Windows 8: the seven roads not taken. - technologizer
http://techland.time.com/2012/11/19/windows-8-the-seven-roads-not-taken/

======
nxn
Hmm, I actually really like the "Metro as an add-on" idea: If you're buying a
touch based device the add-on would just be pre-installed on the device for
you (since it actually makes sense on those devices), but you'd still have the
option of getting the plain old Windows 8 without it being mangled with UI
features that aren't relevant to a keyboard + mouse setup. Windows RT could
have then simply been the most minimal core components of regular Windows to
get the Metro add-on running.

In fact, with the exception of the Start menu mess up, most of the Metro UI
features already do look and behave like add-ons when in desktop mode. Also,
if I recall correctly, all the Windows Runtime libraries are pretty standalone
and layered on top of Win32 as is.

It's unfortunate for Microsoft that they did not take this approach, it would
have probably prevented most of the negative reception their new OS has gotten
thus far.

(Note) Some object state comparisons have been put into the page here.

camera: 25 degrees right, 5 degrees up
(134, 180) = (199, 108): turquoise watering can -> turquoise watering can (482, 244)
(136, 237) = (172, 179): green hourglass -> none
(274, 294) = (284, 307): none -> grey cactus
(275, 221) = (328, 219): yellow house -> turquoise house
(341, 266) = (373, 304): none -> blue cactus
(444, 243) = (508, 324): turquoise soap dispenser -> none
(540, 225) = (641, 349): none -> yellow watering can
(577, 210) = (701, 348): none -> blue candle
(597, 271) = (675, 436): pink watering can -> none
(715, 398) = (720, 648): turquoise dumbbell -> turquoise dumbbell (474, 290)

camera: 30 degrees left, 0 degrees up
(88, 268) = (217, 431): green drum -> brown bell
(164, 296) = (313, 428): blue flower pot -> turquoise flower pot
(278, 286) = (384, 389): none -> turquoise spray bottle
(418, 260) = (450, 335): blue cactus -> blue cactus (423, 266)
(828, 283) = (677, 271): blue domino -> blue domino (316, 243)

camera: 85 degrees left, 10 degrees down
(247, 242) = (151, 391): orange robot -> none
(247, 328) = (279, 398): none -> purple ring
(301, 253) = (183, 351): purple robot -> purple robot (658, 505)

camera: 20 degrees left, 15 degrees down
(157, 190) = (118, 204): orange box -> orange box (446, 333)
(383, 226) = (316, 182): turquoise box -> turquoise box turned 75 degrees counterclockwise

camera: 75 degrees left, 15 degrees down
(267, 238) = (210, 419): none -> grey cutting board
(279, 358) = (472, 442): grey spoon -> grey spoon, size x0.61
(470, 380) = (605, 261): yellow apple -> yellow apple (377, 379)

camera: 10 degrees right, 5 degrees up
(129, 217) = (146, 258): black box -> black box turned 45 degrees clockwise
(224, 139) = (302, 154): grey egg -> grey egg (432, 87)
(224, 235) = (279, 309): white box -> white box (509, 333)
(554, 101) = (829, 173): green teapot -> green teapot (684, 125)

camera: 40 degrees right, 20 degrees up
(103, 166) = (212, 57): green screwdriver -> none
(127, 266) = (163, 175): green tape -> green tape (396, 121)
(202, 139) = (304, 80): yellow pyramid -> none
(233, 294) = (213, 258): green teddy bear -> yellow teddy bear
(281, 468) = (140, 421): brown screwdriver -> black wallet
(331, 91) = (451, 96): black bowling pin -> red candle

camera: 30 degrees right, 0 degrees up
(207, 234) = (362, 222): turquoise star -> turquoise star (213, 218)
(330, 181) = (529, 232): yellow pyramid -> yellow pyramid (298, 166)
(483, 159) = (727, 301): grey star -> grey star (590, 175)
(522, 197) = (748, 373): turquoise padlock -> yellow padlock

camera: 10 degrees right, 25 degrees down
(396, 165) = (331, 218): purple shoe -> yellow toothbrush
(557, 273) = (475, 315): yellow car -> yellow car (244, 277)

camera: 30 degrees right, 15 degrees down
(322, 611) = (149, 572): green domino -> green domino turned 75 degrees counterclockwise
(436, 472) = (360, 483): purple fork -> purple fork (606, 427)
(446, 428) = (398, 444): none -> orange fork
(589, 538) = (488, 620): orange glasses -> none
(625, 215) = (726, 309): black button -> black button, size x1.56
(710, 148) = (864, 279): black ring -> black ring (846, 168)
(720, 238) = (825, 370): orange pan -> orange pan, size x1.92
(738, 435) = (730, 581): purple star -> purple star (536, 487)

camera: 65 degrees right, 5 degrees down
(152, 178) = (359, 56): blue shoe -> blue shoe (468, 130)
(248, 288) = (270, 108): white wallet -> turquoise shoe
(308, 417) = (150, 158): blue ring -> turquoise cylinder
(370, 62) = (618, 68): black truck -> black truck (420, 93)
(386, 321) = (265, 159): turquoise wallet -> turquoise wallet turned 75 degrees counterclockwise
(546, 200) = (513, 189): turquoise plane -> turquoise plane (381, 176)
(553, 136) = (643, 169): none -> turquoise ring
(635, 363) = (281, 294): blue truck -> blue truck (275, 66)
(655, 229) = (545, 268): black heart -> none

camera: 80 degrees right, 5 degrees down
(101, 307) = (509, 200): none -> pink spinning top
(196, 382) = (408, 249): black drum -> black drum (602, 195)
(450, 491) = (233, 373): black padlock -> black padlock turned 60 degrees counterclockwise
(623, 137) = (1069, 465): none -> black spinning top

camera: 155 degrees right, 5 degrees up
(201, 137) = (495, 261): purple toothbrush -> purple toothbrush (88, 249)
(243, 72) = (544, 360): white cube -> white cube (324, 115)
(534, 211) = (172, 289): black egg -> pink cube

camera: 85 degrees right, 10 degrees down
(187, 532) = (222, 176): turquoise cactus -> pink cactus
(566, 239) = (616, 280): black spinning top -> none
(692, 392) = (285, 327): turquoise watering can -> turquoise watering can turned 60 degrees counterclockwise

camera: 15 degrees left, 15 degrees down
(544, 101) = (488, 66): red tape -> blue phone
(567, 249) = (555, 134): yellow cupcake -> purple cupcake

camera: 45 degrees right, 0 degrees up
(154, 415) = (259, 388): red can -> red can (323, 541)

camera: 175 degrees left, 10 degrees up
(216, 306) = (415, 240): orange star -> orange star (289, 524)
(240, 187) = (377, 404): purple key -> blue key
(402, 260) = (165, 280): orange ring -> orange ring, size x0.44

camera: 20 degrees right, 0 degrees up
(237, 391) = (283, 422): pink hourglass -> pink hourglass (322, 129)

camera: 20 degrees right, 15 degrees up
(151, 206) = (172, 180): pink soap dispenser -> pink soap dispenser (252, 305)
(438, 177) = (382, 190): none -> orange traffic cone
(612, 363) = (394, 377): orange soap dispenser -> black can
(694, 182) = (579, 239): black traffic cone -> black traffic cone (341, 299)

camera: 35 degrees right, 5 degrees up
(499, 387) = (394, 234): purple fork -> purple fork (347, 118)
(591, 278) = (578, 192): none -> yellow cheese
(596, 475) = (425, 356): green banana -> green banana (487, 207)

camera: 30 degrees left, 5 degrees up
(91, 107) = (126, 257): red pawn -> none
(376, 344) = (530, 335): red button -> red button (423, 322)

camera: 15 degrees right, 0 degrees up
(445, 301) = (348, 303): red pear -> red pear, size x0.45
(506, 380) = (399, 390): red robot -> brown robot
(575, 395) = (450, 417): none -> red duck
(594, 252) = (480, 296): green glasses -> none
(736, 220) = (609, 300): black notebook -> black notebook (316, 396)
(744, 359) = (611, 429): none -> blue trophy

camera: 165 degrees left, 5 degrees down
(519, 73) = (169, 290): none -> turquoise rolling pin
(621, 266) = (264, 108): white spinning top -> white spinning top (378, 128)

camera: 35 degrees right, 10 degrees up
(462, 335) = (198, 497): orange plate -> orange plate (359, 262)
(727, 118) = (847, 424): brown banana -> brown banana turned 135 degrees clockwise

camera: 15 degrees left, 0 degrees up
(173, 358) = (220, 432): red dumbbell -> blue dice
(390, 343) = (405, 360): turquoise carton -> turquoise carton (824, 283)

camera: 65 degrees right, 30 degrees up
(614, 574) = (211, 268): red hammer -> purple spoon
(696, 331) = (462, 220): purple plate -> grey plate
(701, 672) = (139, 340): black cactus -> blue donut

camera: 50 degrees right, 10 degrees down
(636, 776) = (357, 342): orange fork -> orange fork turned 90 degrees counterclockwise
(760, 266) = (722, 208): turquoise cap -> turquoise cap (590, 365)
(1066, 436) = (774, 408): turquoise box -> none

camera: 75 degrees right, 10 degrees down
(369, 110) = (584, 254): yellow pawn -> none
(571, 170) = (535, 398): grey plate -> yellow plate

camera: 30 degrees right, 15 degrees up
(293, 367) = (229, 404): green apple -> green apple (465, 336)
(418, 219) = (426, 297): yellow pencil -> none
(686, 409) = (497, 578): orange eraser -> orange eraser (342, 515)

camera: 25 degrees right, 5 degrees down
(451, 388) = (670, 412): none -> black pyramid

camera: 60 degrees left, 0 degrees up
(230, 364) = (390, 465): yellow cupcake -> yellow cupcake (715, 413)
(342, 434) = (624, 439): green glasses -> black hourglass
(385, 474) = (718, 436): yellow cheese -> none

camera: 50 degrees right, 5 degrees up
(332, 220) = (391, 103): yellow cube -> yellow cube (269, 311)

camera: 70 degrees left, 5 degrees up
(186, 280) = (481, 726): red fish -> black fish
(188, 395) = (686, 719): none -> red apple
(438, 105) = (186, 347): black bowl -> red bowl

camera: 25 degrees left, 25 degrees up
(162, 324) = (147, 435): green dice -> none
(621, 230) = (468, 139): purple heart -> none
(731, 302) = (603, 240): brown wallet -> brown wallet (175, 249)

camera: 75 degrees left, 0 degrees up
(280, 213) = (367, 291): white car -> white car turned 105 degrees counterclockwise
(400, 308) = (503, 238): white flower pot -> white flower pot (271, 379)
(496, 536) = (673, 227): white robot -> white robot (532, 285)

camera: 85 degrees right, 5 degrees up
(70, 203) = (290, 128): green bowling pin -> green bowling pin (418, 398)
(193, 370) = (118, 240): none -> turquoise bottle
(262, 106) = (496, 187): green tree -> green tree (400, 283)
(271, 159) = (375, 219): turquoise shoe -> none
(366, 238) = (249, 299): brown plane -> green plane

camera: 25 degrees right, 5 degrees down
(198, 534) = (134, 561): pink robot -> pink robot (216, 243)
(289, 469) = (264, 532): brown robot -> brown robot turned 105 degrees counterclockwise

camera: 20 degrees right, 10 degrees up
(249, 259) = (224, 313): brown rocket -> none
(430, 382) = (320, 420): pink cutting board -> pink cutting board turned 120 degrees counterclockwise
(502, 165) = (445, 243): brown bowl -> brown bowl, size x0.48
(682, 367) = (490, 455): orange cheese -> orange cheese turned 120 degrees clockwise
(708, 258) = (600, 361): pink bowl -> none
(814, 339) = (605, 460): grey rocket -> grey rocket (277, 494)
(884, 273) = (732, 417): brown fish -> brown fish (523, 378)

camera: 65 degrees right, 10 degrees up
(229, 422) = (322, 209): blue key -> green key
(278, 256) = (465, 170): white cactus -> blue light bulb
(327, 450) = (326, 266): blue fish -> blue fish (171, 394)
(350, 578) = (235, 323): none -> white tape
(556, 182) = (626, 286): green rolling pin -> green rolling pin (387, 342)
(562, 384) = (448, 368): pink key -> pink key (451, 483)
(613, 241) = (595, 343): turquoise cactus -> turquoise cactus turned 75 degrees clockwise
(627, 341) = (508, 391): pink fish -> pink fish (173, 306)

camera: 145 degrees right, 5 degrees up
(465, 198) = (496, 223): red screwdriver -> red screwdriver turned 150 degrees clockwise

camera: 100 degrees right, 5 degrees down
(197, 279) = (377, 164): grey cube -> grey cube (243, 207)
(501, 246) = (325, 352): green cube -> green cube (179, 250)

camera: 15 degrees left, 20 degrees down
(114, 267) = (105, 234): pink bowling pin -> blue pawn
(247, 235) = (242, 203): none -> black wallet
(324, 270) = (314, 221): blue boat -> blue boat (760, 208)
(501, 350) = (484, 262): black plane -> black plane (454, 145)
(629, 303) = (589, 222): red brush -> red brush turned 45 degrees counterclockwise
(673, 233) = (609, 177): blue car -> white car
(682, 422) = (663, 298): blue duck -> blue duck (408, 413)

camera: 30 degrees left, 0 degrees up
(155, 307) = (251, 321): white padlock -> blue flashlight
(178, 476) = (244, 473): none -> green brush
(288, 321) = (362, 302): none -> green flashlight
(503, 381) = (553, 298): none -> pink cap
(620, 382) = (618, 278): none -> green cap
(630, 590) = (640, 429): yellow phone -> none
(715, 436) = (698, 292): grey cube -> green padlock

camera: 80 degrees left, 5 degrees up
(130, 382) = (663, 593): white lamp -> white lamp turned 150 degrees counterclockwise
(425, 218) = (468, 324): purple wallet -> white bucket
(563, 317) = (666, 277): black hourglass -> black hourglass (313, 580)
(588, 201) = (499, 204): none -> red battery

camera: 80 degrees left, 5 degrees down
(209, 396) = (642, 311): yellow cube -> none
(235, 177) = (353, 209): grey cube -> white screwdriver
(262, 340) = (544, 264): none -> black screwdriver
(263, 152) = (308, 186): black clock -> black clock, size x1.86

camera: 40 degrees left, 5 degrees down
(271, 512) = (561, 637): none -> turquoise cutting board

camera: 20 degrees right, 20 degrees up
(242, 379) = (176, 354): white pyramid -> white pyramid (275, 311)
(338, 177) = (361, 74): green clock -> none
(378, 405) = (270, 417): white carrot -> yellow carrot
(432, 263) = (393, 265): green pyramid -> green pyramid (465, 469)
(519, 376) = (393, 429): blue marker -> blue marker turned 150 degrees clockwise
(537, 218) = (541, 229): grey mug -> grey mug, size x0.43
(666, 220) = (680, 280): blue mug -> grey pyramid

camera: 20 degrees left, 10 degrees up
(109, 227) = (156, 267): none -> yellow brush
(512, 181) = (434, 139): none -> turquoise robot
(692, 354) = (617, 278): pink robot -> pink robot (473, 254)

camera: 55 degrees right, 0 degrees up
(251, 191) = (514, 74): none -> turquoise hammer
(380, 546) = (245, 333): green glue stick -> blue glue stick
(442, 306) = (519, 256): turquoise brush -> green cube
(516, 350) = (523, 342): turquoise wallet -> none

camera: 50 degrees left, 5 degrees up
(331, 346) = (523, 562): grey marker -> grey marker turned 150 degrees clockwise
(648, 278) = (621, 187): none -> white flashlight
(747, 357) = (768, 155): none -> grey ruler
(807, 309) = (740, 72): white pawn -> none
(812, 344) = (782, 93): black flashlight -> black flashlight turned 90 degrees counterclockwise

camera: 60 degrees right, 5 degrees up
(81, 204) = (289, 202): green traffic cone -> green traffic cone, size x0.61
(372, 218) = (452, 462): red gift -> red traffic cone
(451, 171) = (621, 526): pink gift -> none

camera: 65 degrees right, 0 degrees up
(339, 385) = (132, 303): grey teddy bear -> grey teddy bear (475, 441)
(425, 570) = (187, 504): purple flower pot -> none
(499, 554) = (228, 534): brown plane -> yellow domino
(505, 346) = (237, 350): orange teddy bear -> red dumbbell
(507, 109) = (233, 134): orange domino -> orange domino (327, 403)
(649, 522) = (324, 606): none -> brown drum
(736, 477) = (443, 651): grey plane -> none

I understand that they wanted to force the Windows Store into every
device possible, but they seem to have overlooked the obvious fact that if
people don't like Metro on the PC then they wont buy Metro apps on the PC.

------
jinushaun
My vote? Option 1, where the Win 8 UI looked like this:

[http://www.theverge.com/2012/2/24/2822891/windows-desktop-
ui...](http://www.theverge.com/2012/2/24/2822891/windows-desktop-ui-concept)

I would buy that, not the current abomination. It's Metro without stupid
colored tiles. It's real design, not programmers implementing a spec.